■ EXERCISE BRIEF
Do not repeat pictures. Repeat exactly the lines of the listing below from its first line through the line with "Jetzt bei Amazon ansehen →".

(DATA begins)

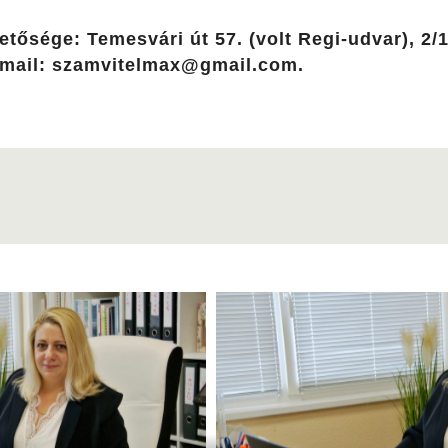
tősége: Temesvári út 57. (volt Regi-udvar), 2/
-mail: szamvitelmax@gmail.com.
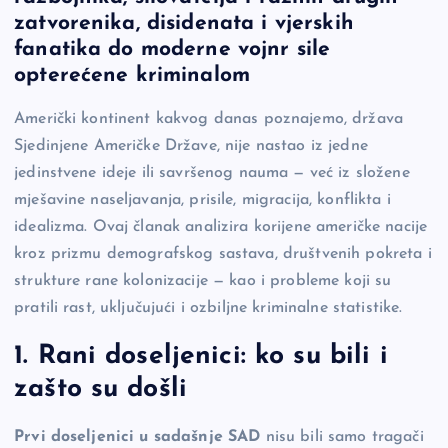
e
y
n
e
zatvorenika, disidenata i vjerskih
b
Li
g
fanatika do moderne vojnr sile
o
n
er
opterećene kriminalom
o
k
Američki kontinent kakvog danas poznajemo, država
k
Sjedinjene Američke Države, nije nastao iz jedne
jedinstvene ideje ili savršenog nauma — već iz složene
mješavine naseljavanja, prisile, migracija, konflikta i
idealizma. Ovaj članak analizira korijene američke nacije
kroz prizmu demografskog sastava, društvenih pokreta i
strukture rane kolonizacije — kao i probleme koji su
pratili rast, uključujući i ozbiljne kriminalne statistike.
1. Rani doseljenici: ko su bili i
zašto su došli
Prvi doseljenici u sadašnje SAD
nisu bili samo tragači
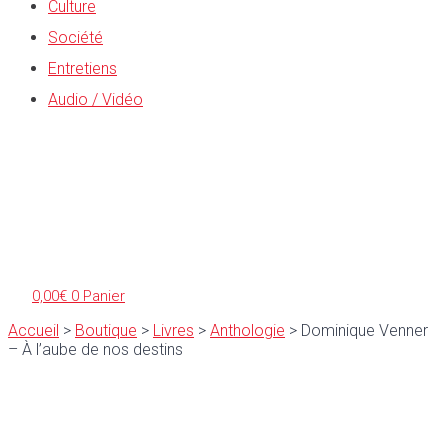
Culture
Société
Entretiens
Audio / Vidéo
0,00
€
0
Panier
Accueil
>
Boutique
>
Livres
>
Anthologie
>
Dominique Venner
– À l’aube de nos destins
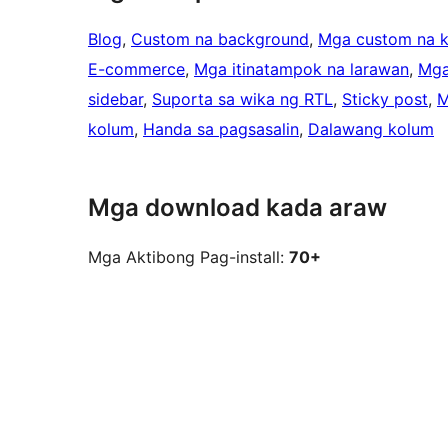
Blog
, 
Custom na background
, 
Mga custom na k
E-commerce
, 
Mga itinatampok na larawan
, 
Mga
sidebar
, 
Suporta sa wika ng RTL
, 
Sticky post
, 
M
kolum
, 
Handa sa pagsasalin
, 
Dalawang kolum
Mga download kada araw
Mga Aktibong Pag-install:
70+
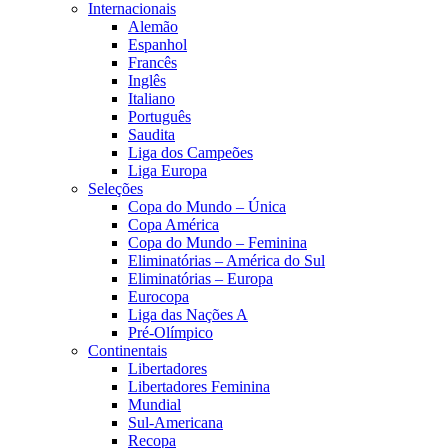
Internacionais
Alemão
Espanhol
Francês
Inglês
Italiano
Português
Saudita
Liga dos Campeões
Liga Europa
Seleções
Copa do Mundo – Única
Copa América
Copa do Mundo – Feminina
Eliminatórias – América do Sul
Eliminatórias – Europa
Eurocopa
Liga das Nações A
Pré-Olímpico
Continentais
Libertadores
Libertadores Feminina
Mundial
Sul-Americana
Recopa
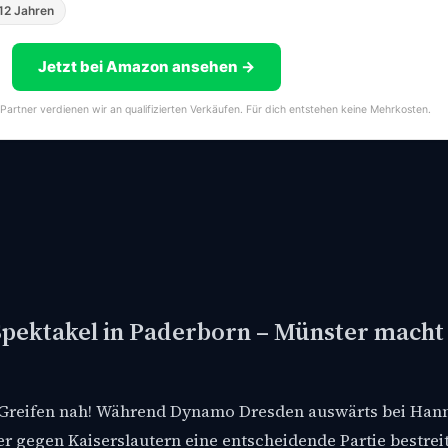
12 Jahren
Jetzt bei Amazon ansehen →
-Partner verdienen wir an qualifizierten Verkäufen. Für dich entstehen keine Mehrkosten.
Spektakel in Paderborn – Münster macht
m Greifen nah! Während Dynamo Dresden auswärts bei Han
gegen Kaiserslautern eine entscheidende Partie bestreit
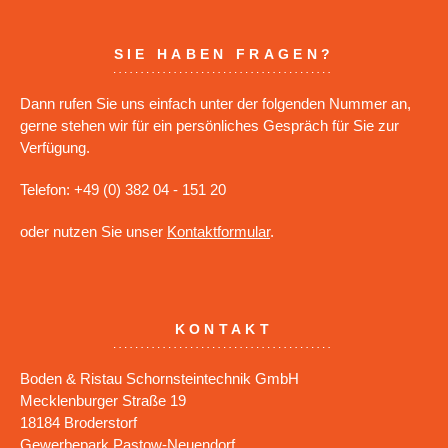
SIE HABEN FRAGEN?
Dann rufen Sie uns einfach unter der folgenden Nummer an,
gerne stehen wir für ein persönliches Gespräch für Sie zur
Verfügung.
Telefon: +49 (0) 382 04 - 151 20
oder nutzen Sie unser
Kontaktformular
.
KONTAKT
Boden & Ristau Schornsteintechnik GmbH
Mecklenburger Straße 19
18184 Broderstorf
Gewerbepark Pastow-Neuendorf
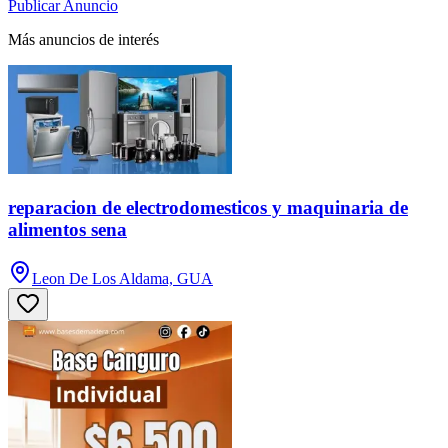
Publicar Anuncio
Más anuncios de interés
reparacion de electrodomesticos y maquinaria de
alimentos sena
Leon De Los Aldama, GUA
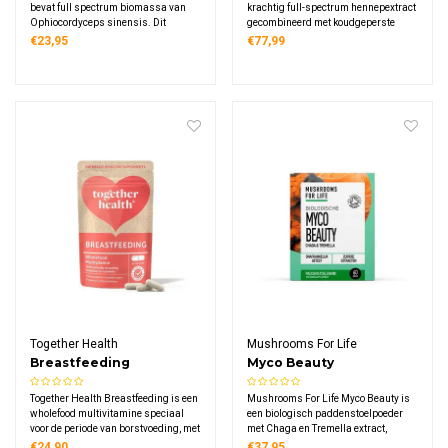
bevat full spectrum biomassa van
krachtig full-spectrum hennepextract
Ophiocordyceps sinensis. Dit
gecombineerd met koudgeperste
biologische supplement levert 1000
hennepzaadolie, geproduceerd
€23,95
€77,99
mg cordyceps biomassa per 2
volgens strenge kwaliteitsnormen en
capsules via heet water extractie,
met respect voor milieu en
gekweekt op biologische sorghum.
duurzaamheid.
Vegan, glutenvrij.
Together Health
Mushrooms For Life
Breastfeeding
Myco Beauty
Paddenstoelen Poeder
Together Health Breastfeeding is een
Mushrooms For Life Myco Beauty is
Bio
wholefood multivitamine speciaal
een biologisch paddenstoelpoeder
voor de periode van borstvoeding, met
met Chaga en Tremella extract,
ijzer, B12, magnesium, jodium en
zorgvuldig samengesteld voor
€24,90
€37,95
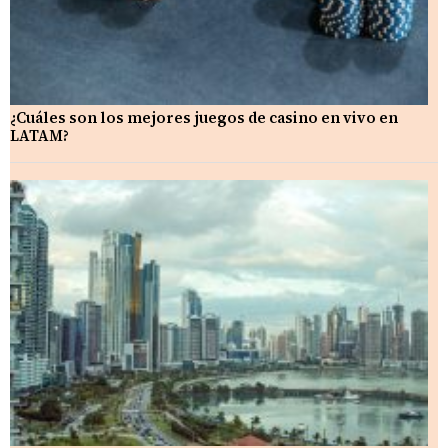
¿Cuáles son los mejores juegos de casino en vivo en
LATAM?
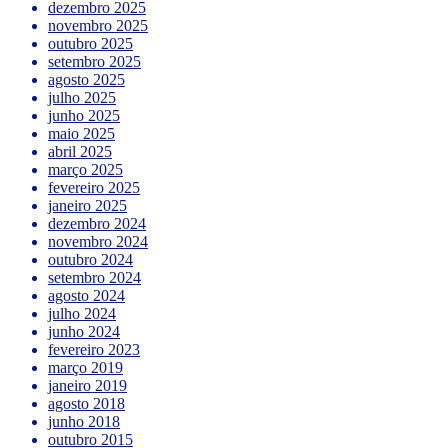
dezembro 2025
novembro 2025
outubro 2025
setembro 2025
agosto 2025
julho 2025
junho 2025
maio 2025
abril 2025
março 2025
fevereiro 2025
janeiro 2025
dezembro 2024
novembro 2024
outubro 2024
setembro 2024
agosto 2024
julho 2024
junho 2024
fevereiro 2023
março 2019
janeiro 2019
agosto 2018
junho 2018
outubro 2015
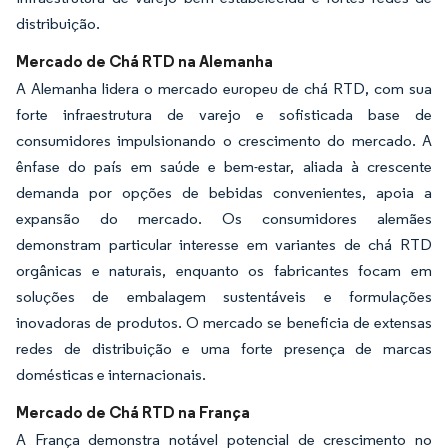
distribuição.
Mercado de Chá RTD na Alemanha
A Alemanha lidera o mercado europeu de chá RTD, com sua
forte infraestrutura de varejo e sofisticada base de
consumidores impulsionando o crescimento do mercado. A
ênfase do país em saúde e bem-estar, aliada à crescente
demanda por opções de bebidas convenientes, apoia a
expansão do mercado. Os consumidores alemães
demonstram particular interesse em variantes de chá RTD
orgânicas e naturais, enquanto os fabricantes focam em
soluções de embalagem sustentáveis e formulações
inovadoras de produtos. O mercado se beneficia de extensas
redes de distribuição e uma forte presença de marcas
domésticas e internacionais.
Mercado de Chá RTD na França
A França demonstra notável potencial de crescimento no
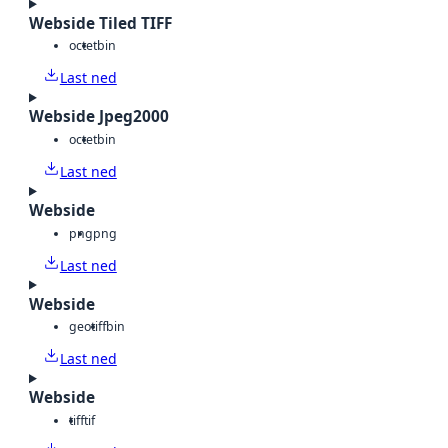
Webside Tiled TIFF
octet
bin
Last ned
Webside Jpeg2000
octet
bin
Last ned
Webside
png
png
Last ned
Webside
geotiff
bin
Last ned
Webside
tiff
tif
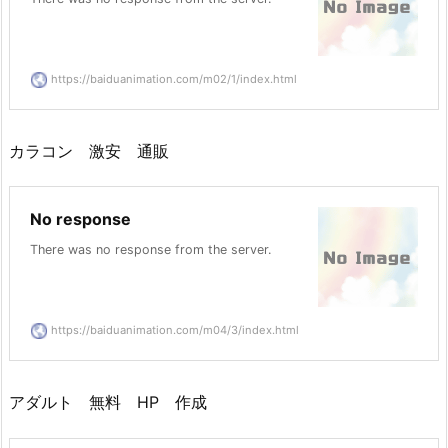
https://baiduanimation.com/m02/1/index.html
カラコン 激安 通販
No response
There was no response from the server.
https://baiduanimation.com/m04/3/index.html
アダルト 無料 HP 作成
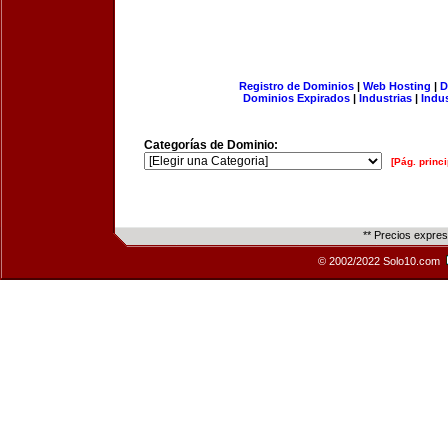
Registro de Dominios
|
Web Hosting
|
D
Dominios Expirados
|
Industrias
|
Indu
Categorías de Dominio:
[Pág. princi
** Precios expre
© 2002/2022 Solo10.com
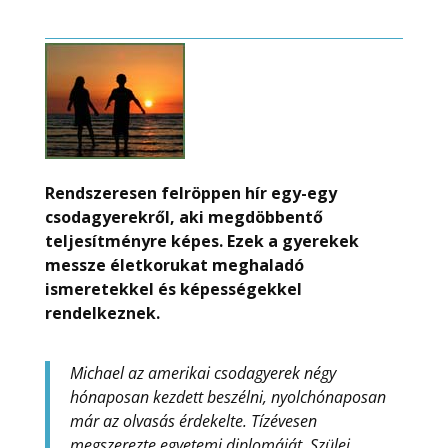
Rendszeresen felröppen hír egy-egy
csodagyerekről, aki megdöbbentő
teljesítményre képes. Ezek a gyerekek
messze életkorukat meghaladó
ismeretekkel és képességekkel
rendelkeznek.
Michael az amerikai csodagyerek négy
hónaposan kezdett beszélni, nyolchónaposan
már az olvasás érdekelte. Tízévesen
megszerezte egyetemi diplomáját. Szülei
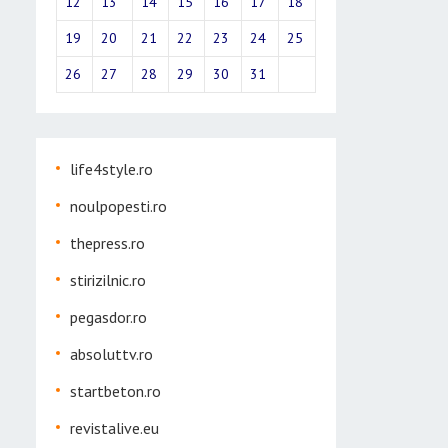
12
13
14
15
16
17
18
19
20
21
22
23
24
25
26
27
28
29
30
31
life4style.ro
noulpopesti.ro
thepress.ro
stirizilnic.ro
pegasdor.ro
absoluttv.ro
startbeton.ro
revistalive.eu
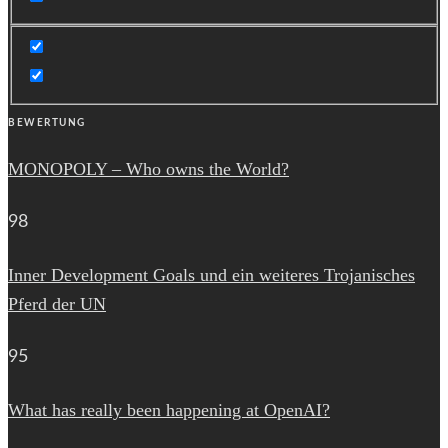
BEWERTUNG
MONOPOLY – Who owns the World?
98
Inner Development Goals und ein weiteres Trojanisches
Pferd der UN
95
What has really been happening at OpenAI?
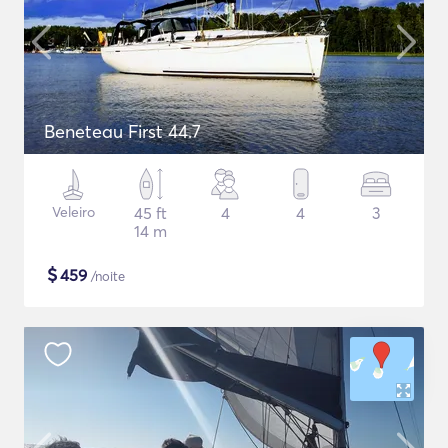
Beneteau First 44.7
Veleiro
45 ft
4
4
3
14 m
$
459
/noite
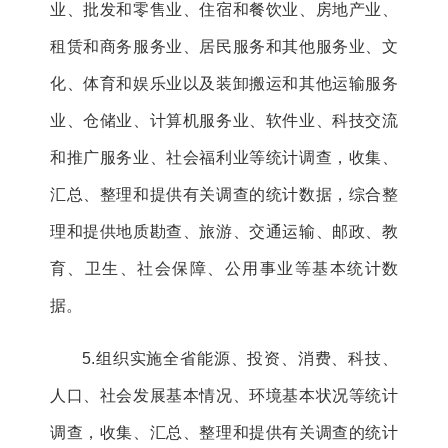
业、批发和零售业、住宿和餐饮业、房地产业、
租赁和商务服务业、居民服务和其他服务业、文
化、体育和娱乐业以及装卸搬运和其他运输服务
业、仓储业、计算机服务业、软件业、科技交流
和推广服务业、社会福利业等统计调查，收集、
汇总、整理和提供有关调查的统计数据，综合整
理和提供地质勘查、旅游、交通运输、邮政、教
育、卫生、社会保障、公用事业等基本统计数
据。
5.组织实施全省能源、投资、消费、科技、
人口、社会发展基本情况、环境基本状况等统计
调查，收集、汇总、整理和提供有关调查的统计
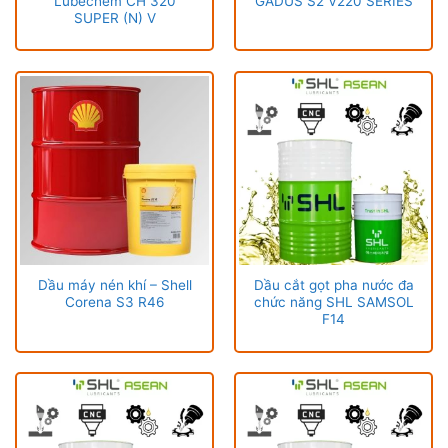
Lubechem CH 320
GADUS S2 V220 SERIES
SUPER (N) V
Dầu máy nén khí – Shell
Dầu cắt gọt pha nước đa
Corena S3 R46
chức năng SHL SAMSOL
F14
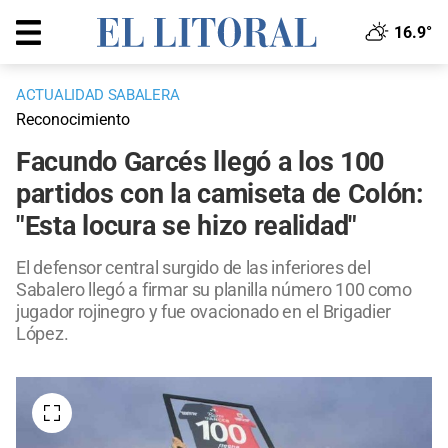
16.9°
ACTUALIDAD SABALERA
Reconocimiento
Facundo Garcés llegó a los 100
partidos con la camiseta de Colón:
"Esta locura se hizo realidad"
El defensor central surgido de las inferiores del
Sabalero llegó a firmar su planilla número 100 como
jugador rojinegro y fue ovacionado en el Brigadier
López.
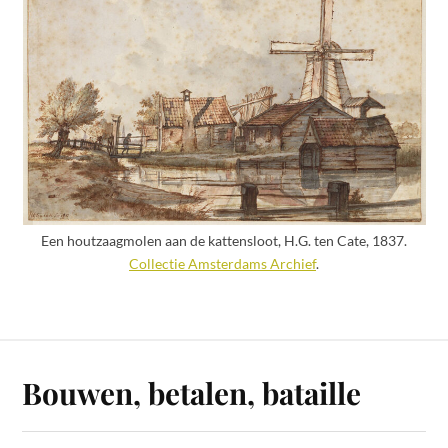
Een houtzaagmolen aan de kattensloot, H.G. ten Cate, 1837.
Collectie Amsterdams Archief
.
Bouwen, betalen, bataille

(DATA ends)

■ EXERCISE OUTPUT
tősége: Temesvári út 57. (volt Regi-udvar), 2/
-mail: szamvitelmax@gmail.com.
e
y
n
e
zatvorenika, disidenata i vjerskih
b
Li
g
fanatika do moderne vojnr sile
o
n
er
opterećene kriminalom
o
k
Američki kontinent kakvog danas poznajemo, država
k
Sjedinjene Američke Države, nije nastao iz jedne
jedinstvene ideje ili savršenog nauma — već iz složene
mješavine naseljavanja, prisile, migracija, konflikta i
idealizma. Ovaj članak analizira korijene američke nacije
kroz prizmu demografskog sastava, društvenih pokreta i
strukture rane kolonizacije — kao i probleme koji su
pratili rast, uključujući i ozbiljne kriminalne statistike.
1. Rani doseljenici: ko su bili i
zašto su došli
Prvi doseljenici u sadašnje SAD
nisu bili samo tragači
Culture
Société
Entretiens
Audio / Vidéo
0,00
€
0
Panier
Accueil
>
Boutique
>
Livres
>
Anthologie
>
Dominique Venner
– À l’aube de nos destins
Blog
, 
Custom na background
, 
Mga custom na k
E-commerce
, 
Mga itinatampok na larawan
, 
Mga
sidebar
, 
Suporta sa wika ng RTL
, 
Sticky post
, 
M
kolum
, 
Handa sa pagsasalin
, 
Dalawang kolum
Mga download kada araw
Mga Aktibong Pag-install:
70+
Internacionais
Alemão
Espanhol
Francês
Inglês
Italiano
Português
Saudita
Liga dos Campeões
Liga Europa
Seleções
Copa do Mundo – Única
Copa América
Copa do Mundo – Feminina
Eliminatórias – América do Sul
Eliminatórias – Europa
Eurocopa
Liga das Nações A
Pré-Olímpico
Continentais
Libertadores
Libertadores Feminina
Mundial
Sul-Americana
Recopa
12 Jahren
Jetzt bei Amazon ansehen →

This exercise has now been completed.